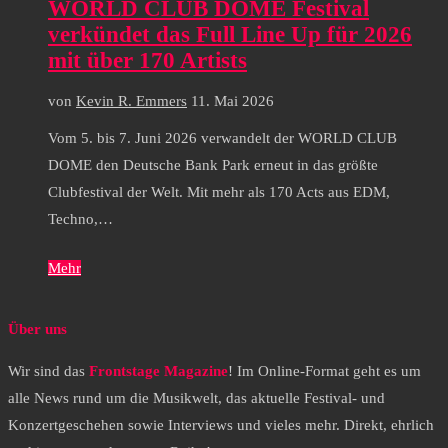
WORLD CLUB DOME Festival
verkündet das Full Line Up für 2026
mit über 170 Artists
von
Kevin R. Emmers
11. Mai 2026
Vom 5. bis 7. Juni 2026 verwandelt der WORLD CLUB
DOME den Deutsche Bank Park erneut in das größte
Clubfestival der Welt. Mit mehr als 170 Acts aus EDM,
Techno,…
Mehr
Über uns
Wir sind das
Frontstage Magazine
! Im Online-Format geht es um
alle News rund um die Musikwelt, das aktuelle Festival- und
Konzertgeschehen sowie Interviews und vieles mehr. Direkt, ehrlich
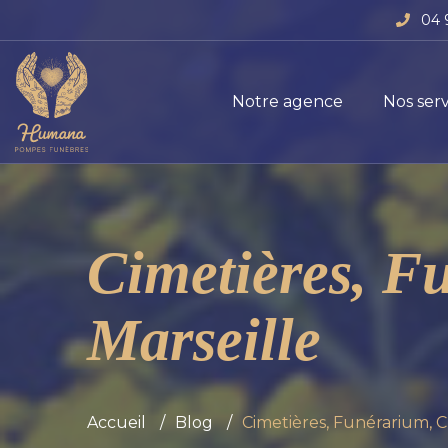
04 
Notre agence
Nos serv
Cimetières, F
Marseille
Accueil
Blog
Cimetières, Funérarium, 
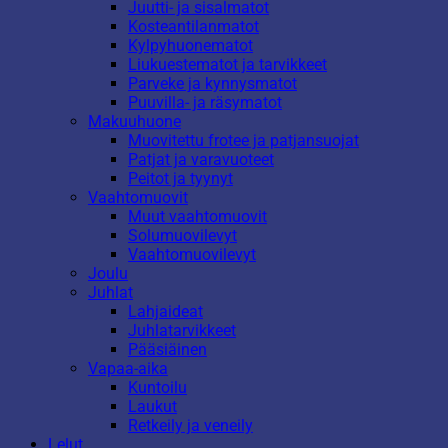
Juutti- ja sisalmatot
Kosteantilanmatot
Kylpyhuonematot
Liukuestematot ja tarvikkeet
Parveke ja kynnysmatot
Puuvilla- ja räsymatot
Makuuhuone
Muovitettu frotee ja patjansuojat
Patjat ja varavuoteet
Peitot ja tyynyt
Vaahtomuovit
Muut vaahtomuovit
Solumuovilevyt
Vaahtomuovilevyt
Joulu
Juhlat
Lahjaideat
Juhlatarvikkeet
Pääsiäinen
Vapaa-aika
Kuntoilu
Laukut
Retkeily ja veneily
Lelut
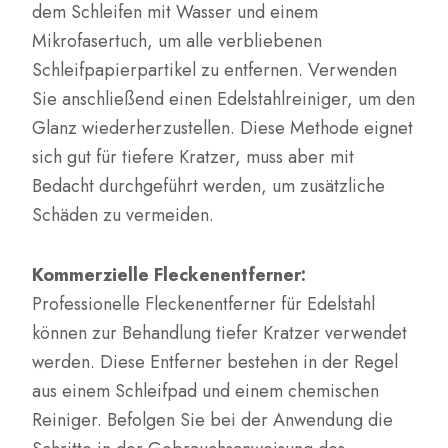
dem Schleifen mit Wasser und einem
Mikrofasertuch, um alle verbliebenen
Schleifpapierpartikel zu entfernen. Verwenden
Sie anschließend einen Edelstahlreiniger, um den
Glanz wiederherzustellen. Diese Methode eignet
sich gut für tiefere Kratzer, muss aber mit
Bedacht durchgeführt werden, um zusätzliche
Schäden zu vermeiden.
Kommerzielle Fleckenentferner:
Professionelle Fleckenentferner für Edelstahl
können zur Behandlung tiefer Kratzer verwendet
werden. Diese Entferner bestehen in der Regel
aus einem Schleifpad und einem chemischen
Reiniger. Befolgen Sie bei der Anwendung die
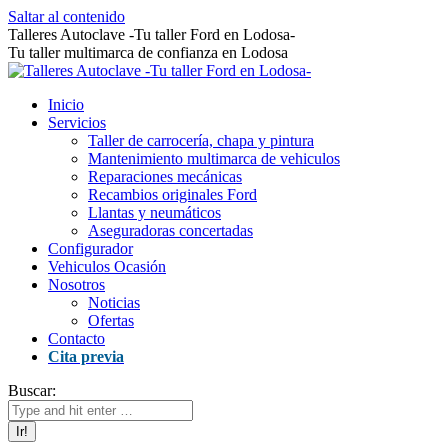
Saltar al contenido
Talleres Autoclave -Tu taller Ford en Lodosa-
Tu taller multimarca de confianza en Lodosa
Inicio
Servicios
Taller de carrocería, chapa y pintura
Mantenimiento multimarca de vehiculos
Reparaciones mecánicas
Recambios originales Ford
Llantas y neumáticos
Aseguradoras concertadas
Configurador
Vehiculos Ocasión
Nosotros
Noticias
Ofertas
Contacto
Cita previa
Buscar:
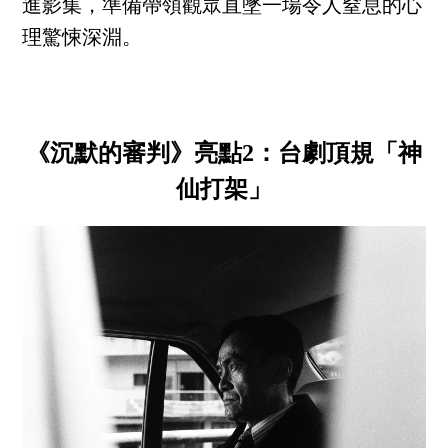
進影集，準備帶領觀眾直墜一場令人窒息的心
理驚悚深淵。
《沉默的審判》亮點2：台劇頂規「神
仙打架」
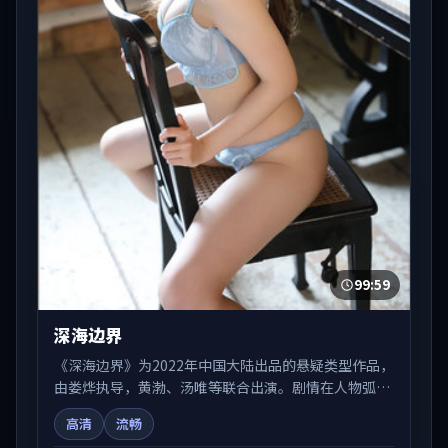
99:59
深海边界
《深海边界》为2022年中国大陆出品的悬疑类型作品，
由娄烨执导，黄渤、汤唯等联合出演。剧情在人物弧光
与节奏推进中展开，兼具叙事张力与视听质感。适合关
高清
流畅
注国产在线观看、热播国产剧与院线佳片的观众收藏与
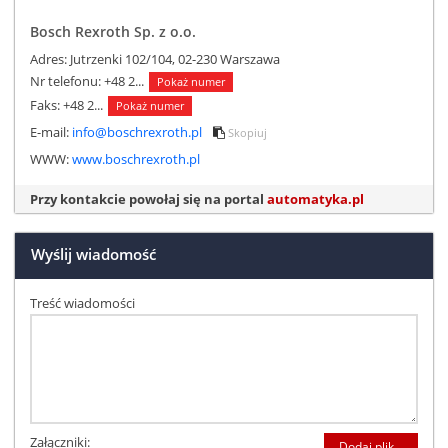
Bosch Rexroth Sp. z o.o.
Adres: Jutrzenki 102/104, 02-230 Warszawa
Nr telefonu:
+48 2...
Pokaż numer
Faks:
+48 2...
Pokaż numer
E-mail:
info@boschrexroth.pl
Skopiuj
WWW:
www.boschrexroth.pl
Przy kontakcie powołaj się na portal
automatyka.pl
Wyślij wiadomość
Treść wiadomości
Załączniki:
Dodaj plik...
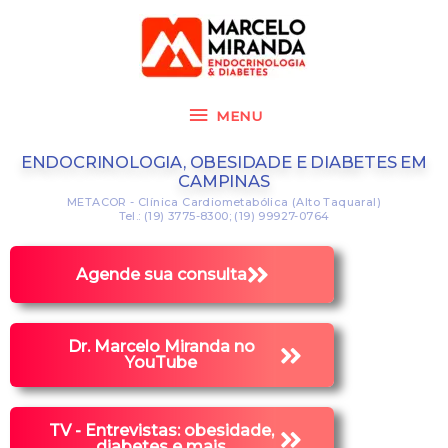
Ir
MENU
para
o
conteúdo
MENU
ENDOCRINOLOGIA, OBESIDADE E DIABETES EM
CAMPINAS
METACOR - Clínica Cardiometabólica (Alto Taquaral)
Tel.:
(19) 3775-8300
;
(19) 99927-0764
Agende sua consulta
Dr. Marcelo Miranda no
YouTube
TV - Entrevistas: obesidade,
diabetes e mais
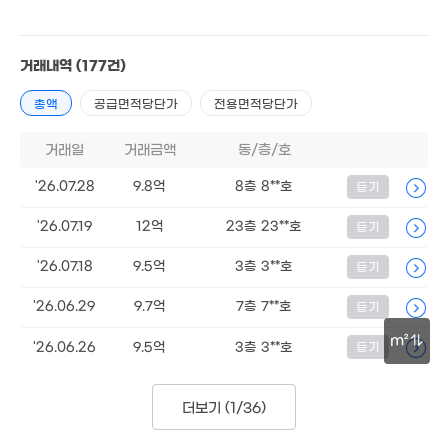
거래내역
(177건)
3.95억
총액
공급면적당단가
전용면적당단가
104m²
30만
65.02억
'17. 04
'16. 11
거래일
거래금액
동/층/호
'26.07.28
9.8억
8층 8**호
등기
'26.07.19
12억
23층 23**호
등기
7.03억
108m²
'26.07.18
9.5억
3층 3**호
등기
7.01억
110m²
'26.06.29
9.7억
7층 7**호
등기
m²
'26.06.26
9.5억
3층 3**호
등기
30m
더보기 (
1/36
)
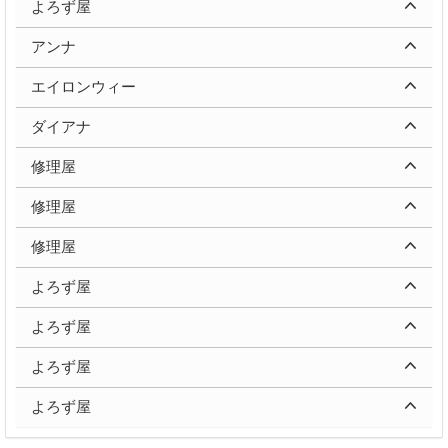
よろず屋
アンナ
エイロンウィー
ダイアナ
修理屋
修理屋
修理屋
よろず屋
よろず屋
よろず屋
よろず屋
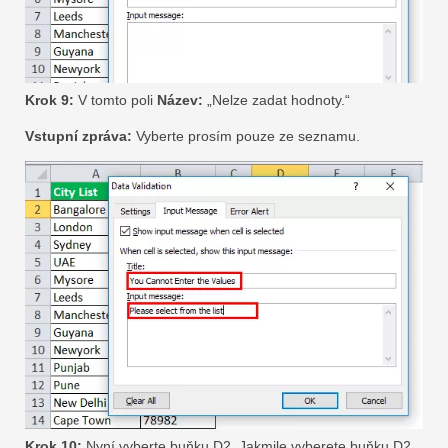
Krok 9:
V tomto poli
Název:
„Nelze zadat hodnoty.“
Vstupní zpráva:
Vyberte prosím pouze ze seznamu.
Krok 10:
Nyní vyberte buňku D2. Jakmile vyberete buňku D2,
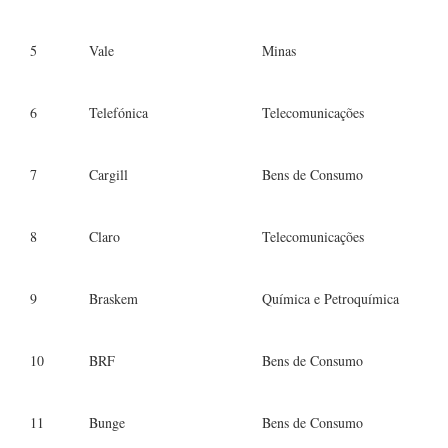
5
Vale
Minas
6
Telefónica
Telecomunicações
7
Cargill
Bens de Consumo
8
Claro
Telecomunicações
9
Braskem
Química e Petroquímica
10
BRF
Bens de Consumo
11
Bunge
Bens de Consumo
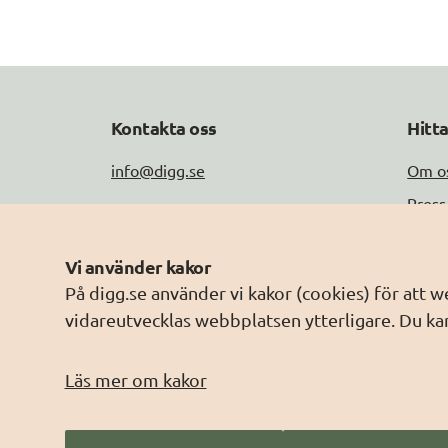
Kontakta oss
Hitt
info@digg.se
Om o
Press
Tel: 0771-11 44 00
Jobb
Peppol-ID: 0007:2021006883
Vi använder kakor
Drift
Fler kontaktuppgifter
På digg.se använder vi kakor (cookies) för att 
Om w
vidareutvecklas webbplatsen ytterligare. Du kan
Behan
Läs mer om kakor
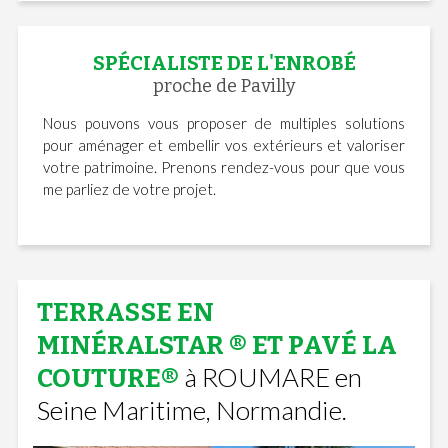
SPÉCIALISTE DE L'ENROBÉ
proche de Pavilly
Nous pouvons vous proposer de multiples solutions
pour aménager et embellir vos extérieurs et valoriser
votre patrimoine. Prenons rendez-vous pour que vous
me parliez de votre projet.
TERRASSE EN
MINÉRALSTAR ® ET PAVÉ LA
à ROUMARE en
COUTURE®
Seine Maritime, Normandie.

Problem to solve –
Rewrite all the lines above with every "Bens de Consumo" changed to "Consumer Goods" and everything else kept the same. Leave the pictures out of your answer.

Finished task –
WORLD CLUB DOME Festival
verkündet das Full Line Up für 2026
mit über 170 Artists
von
Kevin R. Emmers
11. Mai 2026
Vom 5. bis 7. Juni 2026 verwandelt der WORLD CLUB
DOME den Deutsche Bank Park erneut in das größte
Clubfestival der Welt. Mit mehr als 170 Acts aus EDM,
Techno,…
Mehr
Über uns
Wir sind das
Frontstage Magazine
! Im Online-Format geht es um
alle News rund um die Musikwelt, das aktuelle Festival- und
Konzertgeschehen sowie Interviews und vieles mehr. Direkt, ehrlich
04 
Notre agence
Nos serv
Cimetières, F
Marseille
Accueil
Blog
Cimetières, Funérarium, 
Juutti- ja sisalmatot
Kosteantilanmatot
Kylpyhuonematot
Liukuestematot ja tarvikkeet
Parveke ja kynnysmatot
Puuvilla- ja räsymatot
Makuuhuone
Muovitettu frotee ja patjansuojat
Patjat ja varavuoteet
Peitot ja tyynyt
Vaahtomuovit
Muut vaahtomuovit
Solumuovilevyt
Vaahtomuovilevyt
Joulu
Juhlat
Lahjaideat
Juhlatarvikkeet
Pääsiäinen
Vapaa-aika
Kuntoilu
Laukut
Retkeily ja veneily
Lelut
dem Schleifen mit Wasser und einem
Mikrofasertuch, um alle verbliebenen
Schleifpapierpartikel zu entfernen. Verwenden
Sie anschließend einen Edelstahlreiniger, um den
Glanz wiederherzustellen. Diese Methode eignet
sich gut für tiefere Kratzer, muss aber mit
Bedacht durchgeführt werden, um zusätzliche
Schäden zu vermeiden.
Kommerzielle Fleckenentferner:
Professionelle Fleckenentferner für Edelstahl
können zur Behandlung tiefer Kratzer verwendet
werden. Diese Entferner bestehen in der Regel
aus einem Schleifpad und einem chemischen
Reiniger. Befolgen Sie bei der Anwendung die
Saltar al contenido
Talleres Autoclave -Tu taller Ford en Lodosa-
Tu taller multimarca de confianza en Lodosa
Inicio
Servicios
Taller de carrocería, chapa y pintura
Mantenimiento multimarca de vehiculos
Reparaciones mecánicas
Recambios originales Ford
Llantas y neumáticos
Aseguradoras concertadas
Configurador
Vehiculos Ocasión
Nosotros
Noticias
Ofertas
Contacto
Cita previa
Buscar:
進影集，準備帶領觀眾直墜一場令人窒息的心
理驚悚深淵。
《沉默的審判》亮點2：台劇頂規「神
仙打架」
99:59
深海边界
《深海边界》为2022年中国大陆出品的悬疑类型作品，
由娄烨执导，黄渤、汤唯等联合出演。剧情在人物弧光
与节奏推进中展开，兼具叙事张力与视听质感。适合关
高清
流畅
注国产在线观看、热播国产剧与院线佳片的观众收藏与
Bosch Rexroth Sp. z o.o.
Adres: Jutrzenki 102/104, 02-230 Warszawa
Nr telefonu:
+48 2...
Pokaż numer
Faks:
+48 2...
Pokaż numer
E-mail:
info@boschrexroth.pl
Skopiuj
WWW:
www.boschrexroth.pl
Przy kontakcie powołaj się na portal
automatyka.pl
Wyślij wiadomość
Treść wiadomości
Załączniki:
Dodaj plik...
Ir
MENU
para
o
conteúdo
MENU
ENDOCRINOLOGIA, OBESIDADE E DIABETES EM
CAMPINAS
METACOR - Clínica Cardiometabólica (Alto Taquaral)
Tel.:
(19) 3775-8300
;
(19) 99927-0764
Agende sua consulta
Dr. Marcelo Miranda no
YouTube
TV - Entrevistas: obesidade,
diabetes e mais
거래내역
(177건)
3.95억
총액
공급면적당단가
전용면적당단가
104m²
30만
65.02억
'17. 04
'16. 11
거래일
거래금액
동/층/호
'26.07.28
9.8억
8층 8**호
등기
'26.07.19
12억
23층 23**호
등기
7.03억
108m²
'26.07.18
9.5억
3층 3**호
등기
7.01억
110m²
'26.06.29
9.7억
7층 7**호
등기
m²
'26.06.26
9.5억
3층 3**호
등기
30m
더보기 (
1/36
)
よろず屋
アンナ
エイロンウィー
ダイアナ
修理屋
修理屋
修理屋
よろず屋
よろず屋
よろず屋
よろず屋
Krok 9:
V tomto poli
Název:
„Nelze zadat hodnoty.“
Vstupní zpráva:
Vyberte prosím pouze ze seznamu.
Krok 10:
Nyní vyberte buňku D2. Jakmile vyberete buňku D2,
5
Vale
Minas
6
Telefónica
Telecomunicações
7
Cargill
Consumer Goods
8
Claro
Telecomunicações
9
Braskem
Química e Petroquímica
10
BRF
Consumer Goods
11
Bunge
Consumer Goods
Kontakta oss
Hitt
info@digg.se
Om o
Press
Tel: 0771-11 44 00
Jobb
Peppol-ID: 0007:2021006883
Vi använder kakor
Drift
Fler kontaktuppgifter
På digg.se använder vi kakor (cookies) för att 
Om w
vidareutvecklas webbplatsen ytterligare. Du kan
Behan
Läs mer om kakor
SPÉCIALISTE DE L'ENROBÉ
proche de Pavilly
Nous pouvons vous proposer de multiples solutions
pour aménager et embellir vos extérieurs et valoriser
votre patrimoine. Prenons rendez-vous pour que vous
me parliez de votre projet.
TERRASSE EN
MINÉRALSTAR ® ET PAVÉ LA
à ROUMARE en
COUTURE®
Seine Maritime, Normandie.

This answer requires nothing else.